The Ups and Downs of coaching under the Midnight Sun

The thing about big life altering decisions is that don’t realize you’ve made them until you’re staring out from the crater pit your life has become thinking…’what the eff?’

Two months ago I decided to quit my job and move back home. The decision to step away from my job at CCO was never meant to be a move away from coaching. In fact, it was motivated by exactly opposite reasons. As a Provincial coach I rarely had opportunities to work with athletes in a direct, consistent manner. I was always fighting for more opportunities to do so. In the end it wasn’t a place that was going to allow me to grow into the coach I want to be.

So here I am at 28, living with my mom, cobbling together enough part-time work to afford volunteer coaching three senior athletes. On bad days it feels like my career, the place where all my passion is- is just an empty pit. What happened? But everyday I watch the Air North flight take off above my house and everyday I’m happy I’m not on it. Even on the bad days.

People sometimes think you need to be an ex-World Cup athlete to be a great coach. I disagree. The most important trait of a great coach is to understand excellence and the drive it takes to achieve that. It’s not a casual whim, it’s an innate need, a disgust of mediocrity, a strong conviction that you are capable of more than anyone will imagine.

Knute, Colin and Kendra are all proving to be challenging athletes, each in their own way.

Writing a program for Kendra exemplifies the challenges of working with Senior Women in our country. Kendra is an extremely talented Canadian athlete. She’s also pursuing school, working to pay for school and interested in engaging in extracurricular activities. A lot of people would say working with her is a waste of time. Maybe. But it’s not as if Canada has a  great track record right now when it comes to producing competitive female skiers who stick around our system. If Canada wants to retain female athletes at the senior level we’re all going to have to learn how accommodate a person’s life outside of training. So that’s what we’re doing.
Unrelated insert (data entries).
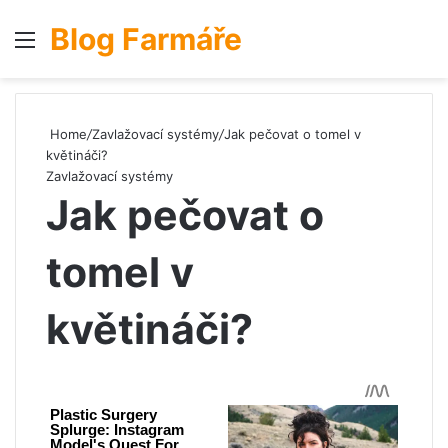
Blog Farmáře
Menu
S
Home
/
Zavlažovací systémy
/
Jak pečovat o tomel v
květináči?
Zavlažovací systémy
Jak pečovat o
tomel v
květináči?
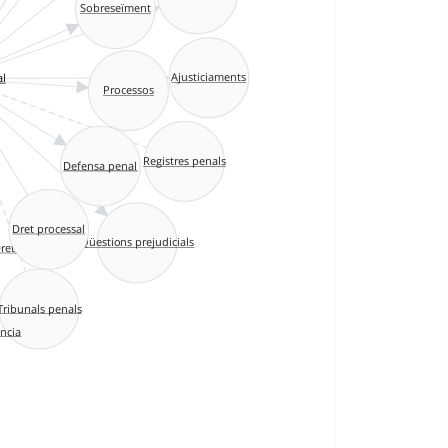
Sobreseïment
l
Ajusticiaments
Processos
Registres penals
Defensa penal
Dret processal
Qüestions prejudicials
Dret)
Tribunals penals
ncia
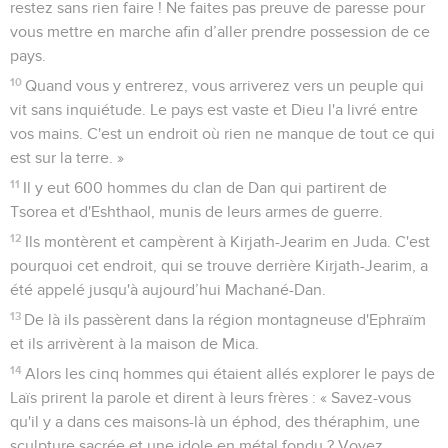
restez sans rien faire ! Ne faites pas preuve de paresse pour
vous mettre en marche afin d’aller prendre possession de ce
pays.
10
Quand vous y entrerez, vous arriverez vers un peuple qui
vit sans inquiétude. Le pays est vaste et Dieu l'a livré entre
vos mains. C'est un endroit où rien ne manque de tout ce qui
est sur la terre. »
11
Il y eut 600 hommes du clan de Dan qui partirent de
Tsorea et d'Eshthaol, munis de leurs armes de guerre.
12
Ils montèrent et campèrent à Kirjath-Jearim en Juda. C'est
pourquoi cet endroit, qui se trouve derrière Kirjath-Jearim, a
été appelé jusqu'à aujourd’hui Machané-Dan.
13
De là ils passèrent dans la région montagneuse d'Ephraïm
et ils arrivèrent à la maison de Mica.
14
Alors les cinq hommes qui étaient allés explorer le pays de
Laïs prirent la parole et dirent à leurs frères : « Savez-vous
qu'il y a dans ces maisons-là un éphod, des théraphim, une
sculpture sacrée et une idole en métal fondu ? Voyez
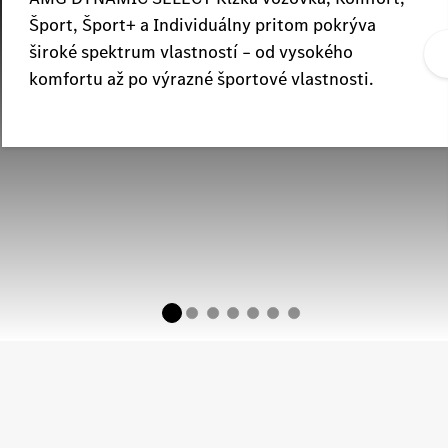
Šport, Šport+ a Individuálny pritom pokrýva
široké spektrum vlastností – od vysokého
komfortu až po výrazné športové vlastnosti.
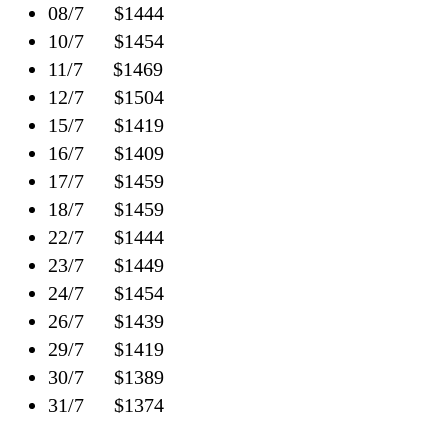
08/7 $1444
10/7 $1454
11/7 $1469
12/7 $1504
15/7 $1419
16/7 $1409
17/7 $1459
18/7 $1459
22/7 $1444
23/7 $1449
24/7 $1454
26/7 $1439
29/7 $1419
30/7 $1389
31/7 $1374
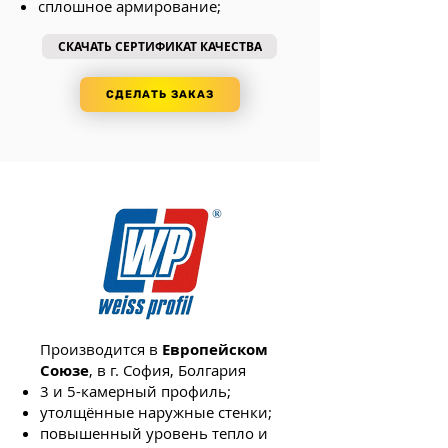
сплошное армирование;
СКАЧАТЬ СЕРТИФИКАТ КАЧЕСТВА
СДЕЛАТЬ ЗАКАЗ
Производится в
Европейском
Союзе
, в г. София, Болгария
3 и 5-камерный профиль;
утолщённые наружные стенки;
повышенный уровень тепло и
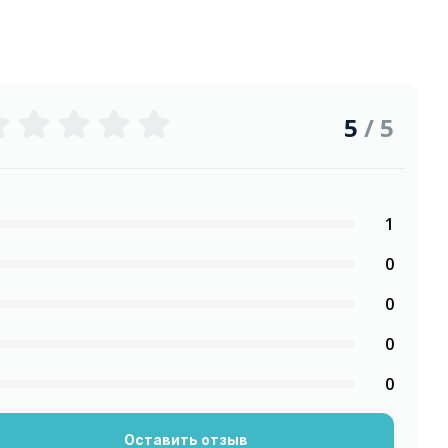
5
/ 5
1
0
0
0
0
Оставить отзыв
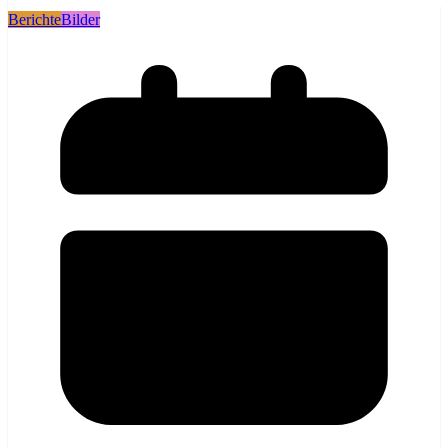
Berichte
Bilder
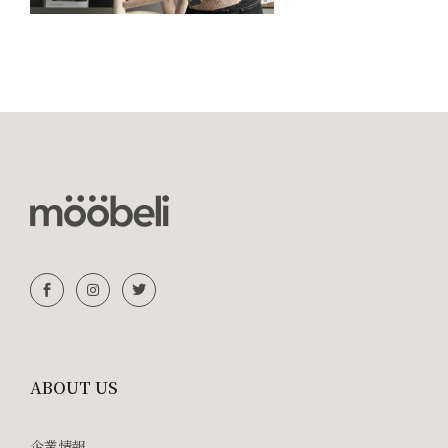
ABOUT US
企業情報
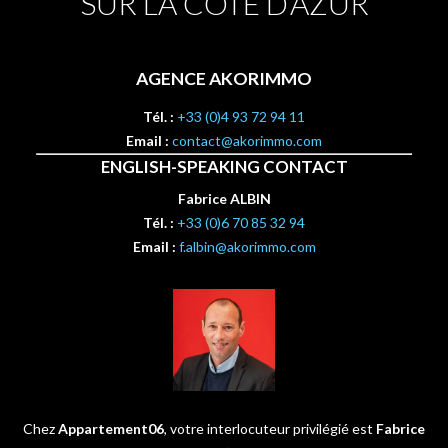
SUR LA CÔTE D’AZUR
AGENCE AKORIMMO
Tél. :
+33 (0)4 93 72 94 11
Email :
contact@akorimmo.com
ENGLISH-SPEAKING CONTACT
Fabrice ALBIN
Tél. :
+33 (0)6 70 85 32 94
Email :
f.albin@akorimmo.com
Chez
Appartement06
, votre interlocuteur privilégié est
Fabrice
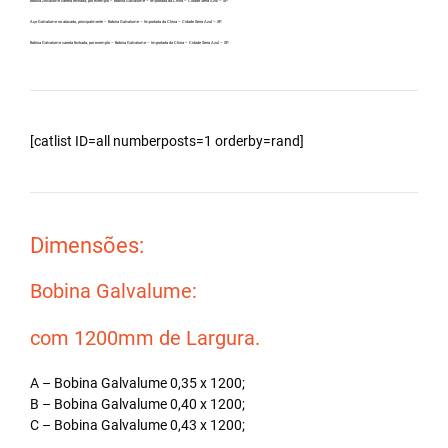
Bobina Zincalume carreta fechada, por exemplo – Bobina Galvalume – Importada da China – Cidade Serra Azul – SP.
Aço Galvalume no atacado, principalmente – Bobina Galvalume – Importada da China – Cidade Serra Azul – SP.
Bobina Galvalume carreta fechada, por exemplo – Bobina Galvalume – Importada da China – Cidade Serra Azul – SP.
[catlist ID=all numberposts=1 orderby=rand]
Dimensões:
Bobina Galvalume:
com 1200mm de Largura.
A – Bobina Galvalume 0,35 x 1200;
B – Bobina Galvalume 0,40 x 1200;
C – Bobina Galvalume 0,43 x 1200;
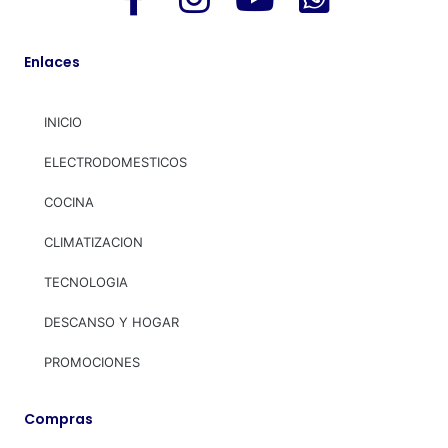
Enlaces
INICIO
ELECTRODOMESTICOS
COCINA
CLIMATIZACION
TECNOLOGIA
DESCANSO Y HOGAR
PROMOCIONES
Compras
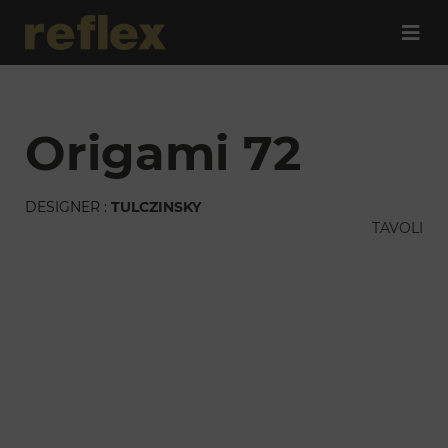
origami 72
DESIGNER :
TULCZINSKY
TAVOLI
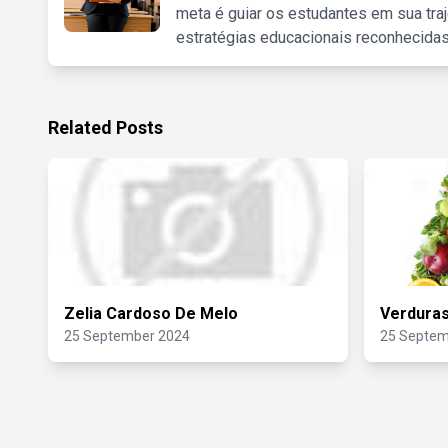
meta é guiar os estudantes em sua traj
estratégias educacionais reconhecidas
Related Posts
Zelia Cardoso De Melo
Verduras
25 September 2024
25 Septem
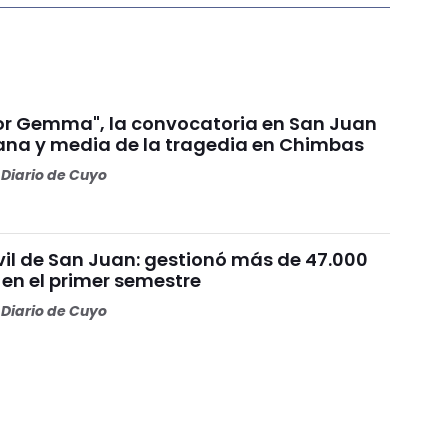
por Gemma", la convocatoria en San Juan
na y media de la tragedia en Chimbas
Diario de Cuyo
vil de San Juan: gestionó más de 47.000
 en el primer semestre
Diario de Cuyo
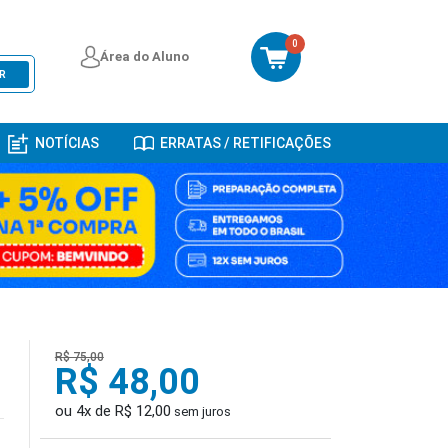
0
Área do Aluno
R
NOTÍCIAS
ERRATAS / RETIFICAÇÕES
R$ 75,00
R$ 48,00
ou 4x de R$ 12,00
sem juros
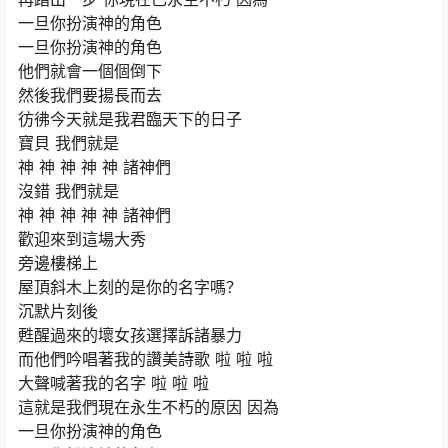
一旦你扮演神的角色
一旦你扮演神的角色
他們就會一個個倒下
然後我們要揚長而去
彷彿今天就是我君臨天下的日子
寶貝 我們就是
神 神 神 神 神 諸神們
沒錯 我們就是
神 神 神 神 神 諸神們
歡迎來到這場大秀
旁邊樓梯上
屋頂斜木上刻的是你的名字嗎？
沉默片刻後
甦醒過來的壞女孩選擇訴諸暴力
而他們吟唱著我的讚美詩歌 啦 啦 啦
大聲喊著我的名字 啦 啦 啦
這就是我們現在永生不朽的原因 因為
一旦你扮演神的角色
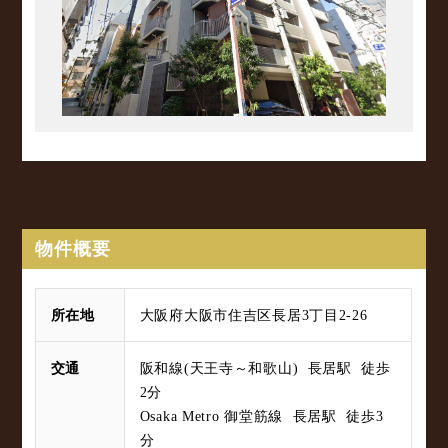
物件概要
所在地
大阪府大阪市住吉区長居3丁目2-26
交通
阪和線(天王寺～和歌山) 長居駅 徒歩
2分
Osaka Metro 御堂筋線 長居駅 徒歩3
分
Knute and Colin pose their own challenge. For one, I’ve never worked with athletes as strong and fit as they are. It’s a mental adjustment for me to figure out what they’re capable of, both in terms of training sets and in terms of technical execution. When I imagine they’d be exploding from effort they’re pushing lactates of 6 [nbd]. When I think they can’t move any faster they kick into a sprint. But they do need coaching, and what I’m learning is when and where senior athletes need support.

So that’s where things are at right now. It’s a bit rough. I feel like I’ve fallen off the face of the earth, and that I’ll never get the chance to formally coach a team of Junior and Senior athletes. But I continue to believe in excellence, and as of yet- I’m still not ready to settle for mediocrity.



3 Comments on “The Ups and Downs of coaching under the Midnight Sun

  1. As a leader, your goals and aspiration must be strong enough to sustain you through the toughest of times.
    – Brian Billick

    I’m going through a similar existential crisis, also having left a full time gig coaching junior nordies.

    Would love to share words of encouragement and thoughts via email!

    The difficulty of your current situation can cloud WHY you made that initial decision. Trust that you made it for the right reasons, and charge ahead.


  2. Thanks for your sharp reflections. Their extremely thought provoking for me who is in a position to start to form Jackrabbit coaches and while I get back into training myself as well as coaching midgets and others. Will see you at Lappe in March 2015.